▶ TASK INSTRUCTIONS: Reproduce the lines below word for word, leaving out the pictures.

(Dataset entries)
##############################

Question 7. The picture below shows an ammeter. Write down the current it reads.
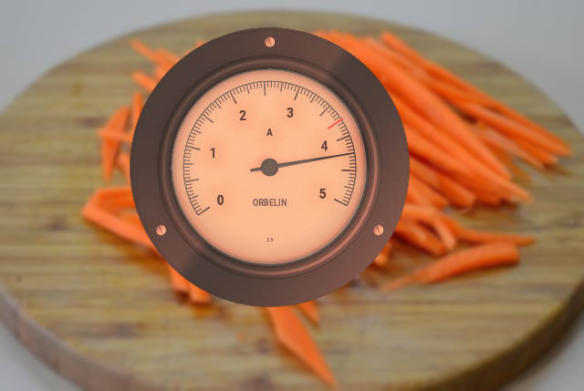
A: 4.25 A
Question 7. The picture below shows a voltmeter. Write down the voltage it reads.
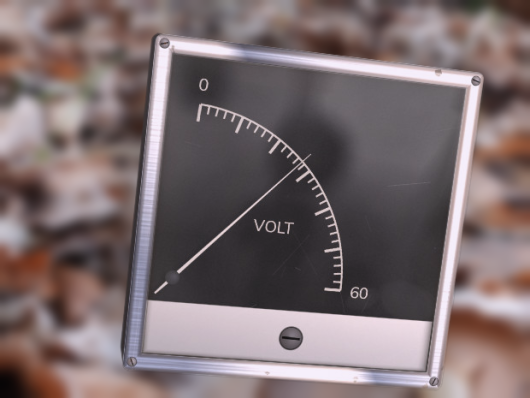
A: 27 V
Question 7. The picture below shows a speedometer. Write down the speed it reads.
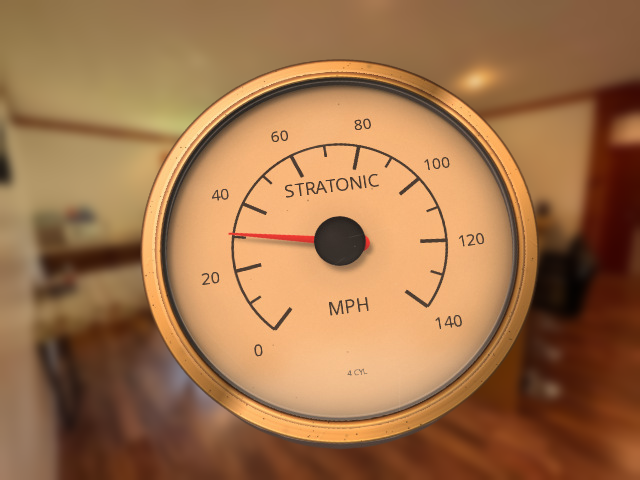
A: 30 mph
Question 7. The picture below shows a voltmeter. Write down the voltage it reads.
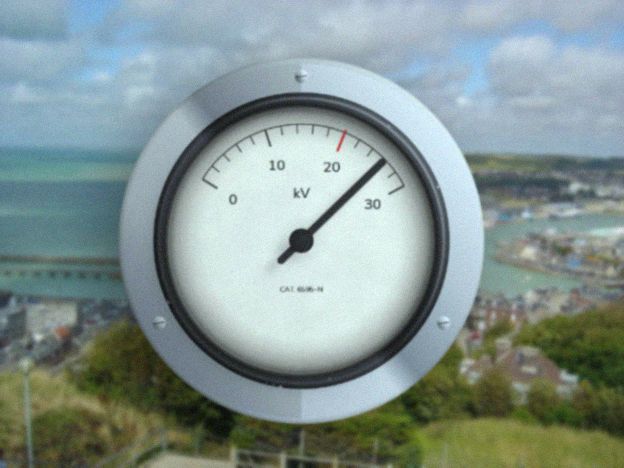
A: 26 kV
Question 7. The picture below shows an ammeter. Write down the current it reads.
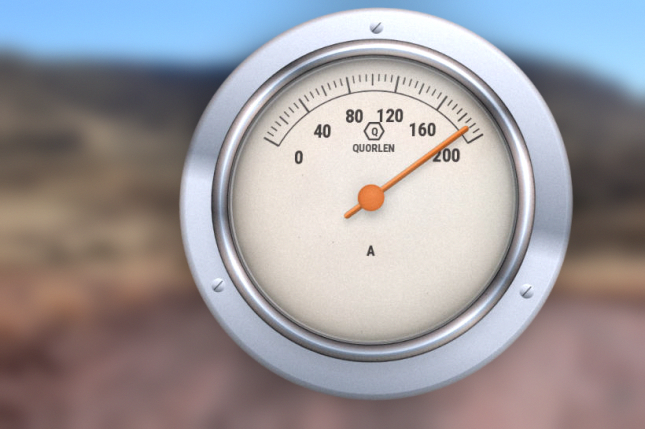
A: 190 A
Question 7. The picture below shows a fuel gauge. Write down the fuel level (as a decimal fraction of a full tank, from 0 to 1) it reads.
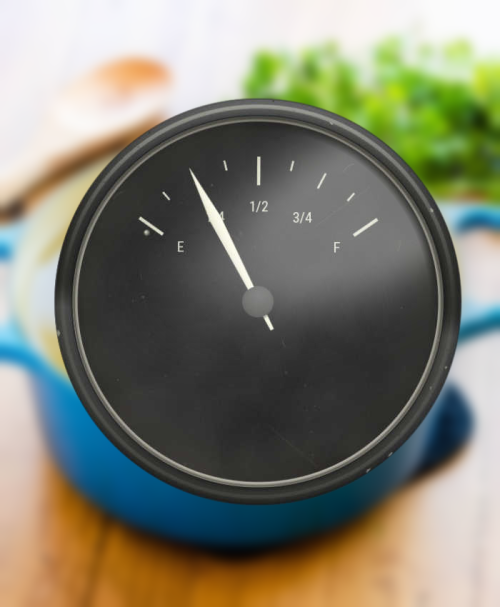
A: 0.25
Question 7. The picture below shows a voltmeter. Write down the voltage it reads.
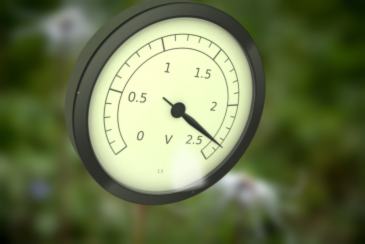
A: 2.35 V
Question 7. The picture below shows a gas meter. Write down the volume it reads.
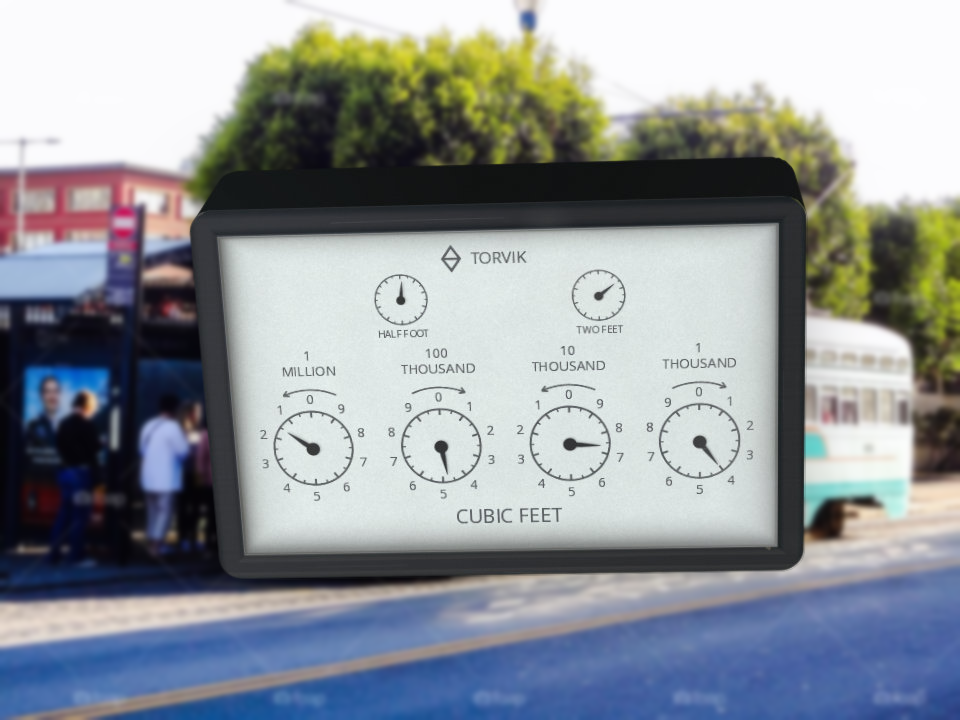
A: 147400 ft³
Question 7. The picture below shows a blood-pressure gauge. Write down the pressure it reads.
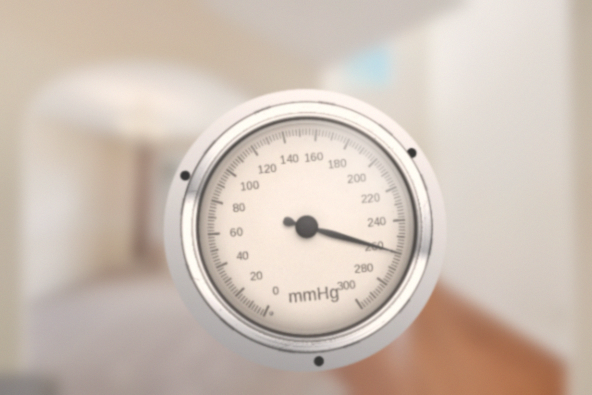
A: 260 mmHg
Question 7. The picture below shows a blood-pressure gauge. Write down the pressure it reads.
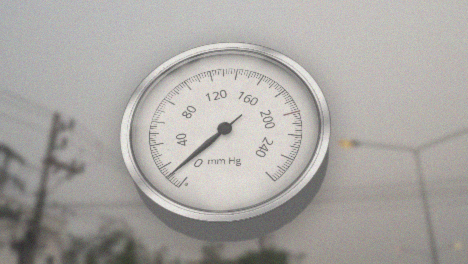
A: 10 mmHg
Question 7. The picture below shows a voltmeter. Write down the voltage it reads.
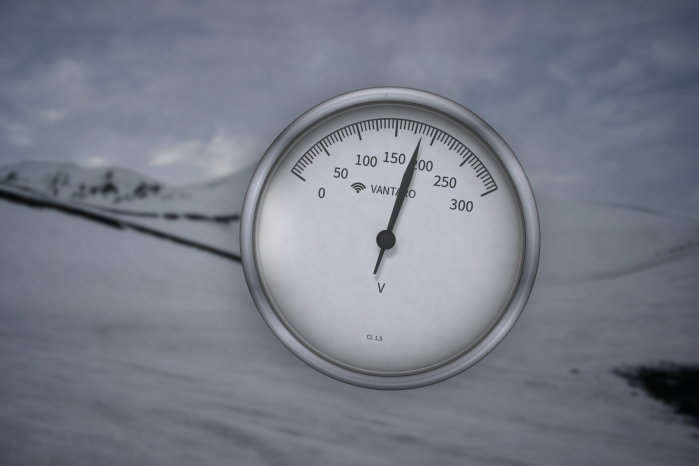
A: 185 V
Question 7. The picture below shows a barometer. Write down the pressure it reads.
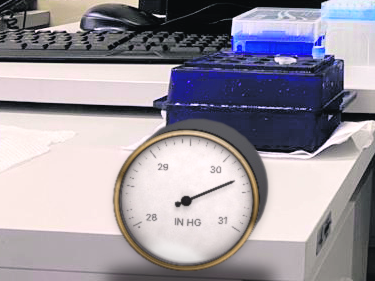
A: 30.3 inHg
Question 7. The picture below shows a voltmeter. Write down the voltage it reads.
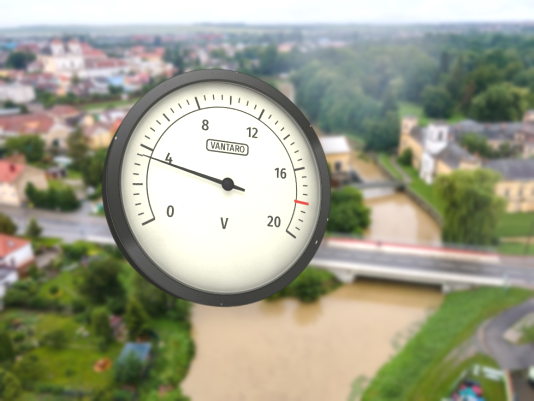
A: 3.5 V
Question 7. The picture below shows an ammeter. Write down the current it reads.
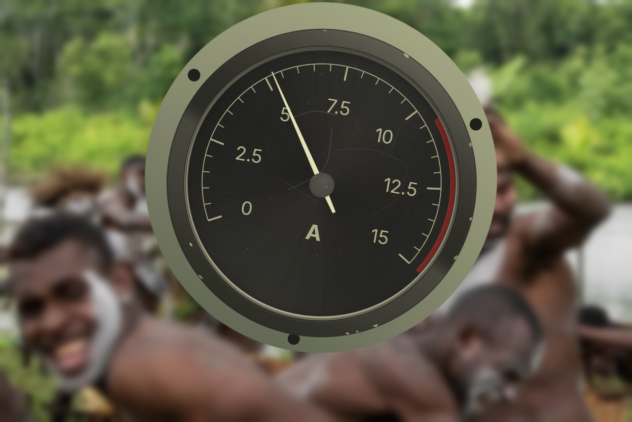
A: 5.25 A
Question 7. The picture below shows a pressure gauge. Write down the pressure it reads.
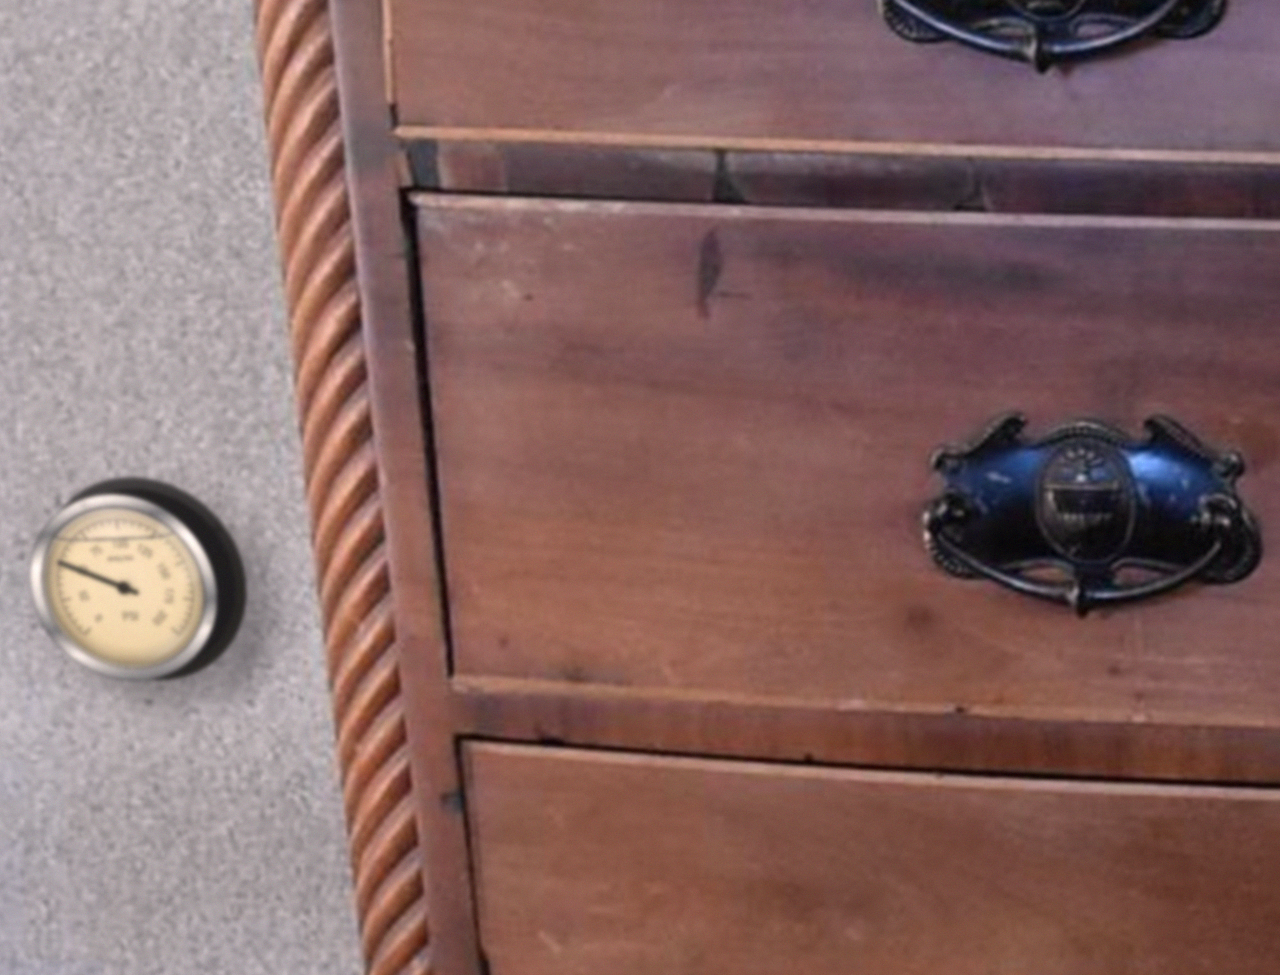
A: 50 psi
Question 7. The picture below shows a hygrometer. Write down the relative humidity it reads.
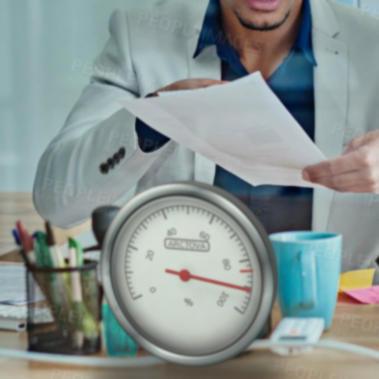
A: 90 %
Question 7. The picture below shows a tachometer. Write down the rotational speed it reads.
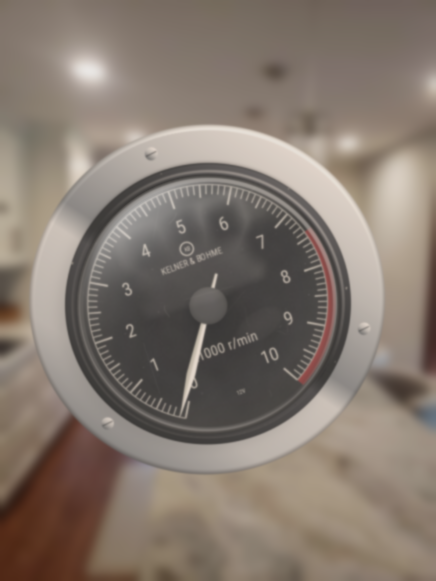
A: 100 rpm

##############################

▶ REPLY:
Question 7. The picture below shows an ammeter. Write down the current it reads.
A: 4.25 A
Question 7. The picture below shows a voltmeter. Write down the voltage it reads.
A: 27 V
Question 7. The picture below shows a speedometer. Write down the speed it reads.
A: 30 mph
Question 7. The picture below shows a voltmeter. Write down the voltage it reads.
A: 26 kV
Question 7. The picture below shows an ammeter. Write down the current it reads.
A: 190 A
Question 7. The picture below shows a fuel gauge. Write down the fuel level (as a decimal fraction of a full tank, from 0 to 1) it reads.
A: 0.25
Question 7. The picture below shows a voltmeter. Write down the voltage it reads.
A: 2.35 V
Question 7. The picture below shows a gas meter. Write down the volume it reads.
A: 147400 ft³
Question 7. The picture below shows a blood-pressure gauge. Write down the pressure it reads.
A: 260 mmHg
Question 7. The picture below shows a blood-pressure gauge. Write down the pressure it reads.
A: 10 mmHg
Question 7. The picture below shows a voltmeter. Write down the voltage it reads.
A: 185 V
Question 7. The picture below shows a barometer. Write down the pressure it reads.
A: 30.3 inHg
Question 7. The picture below shows a voltmeter. Write down the voltage it reads.
A: 3.5 V
Question 7. The picture below shows an ammeter. Write down the current it reads.
A: 5.25 A
Question 7. The picture below shows a pressure gauge. Write down the pressure it reads.
A: 50 psi
Question 7. The picture below shows a hygrometer. Write down the relative humidity it reads.
A: 90 %
Question 7. The picture below shows a tachometer. Write down the rotational speed it reads.
A: 100 rpm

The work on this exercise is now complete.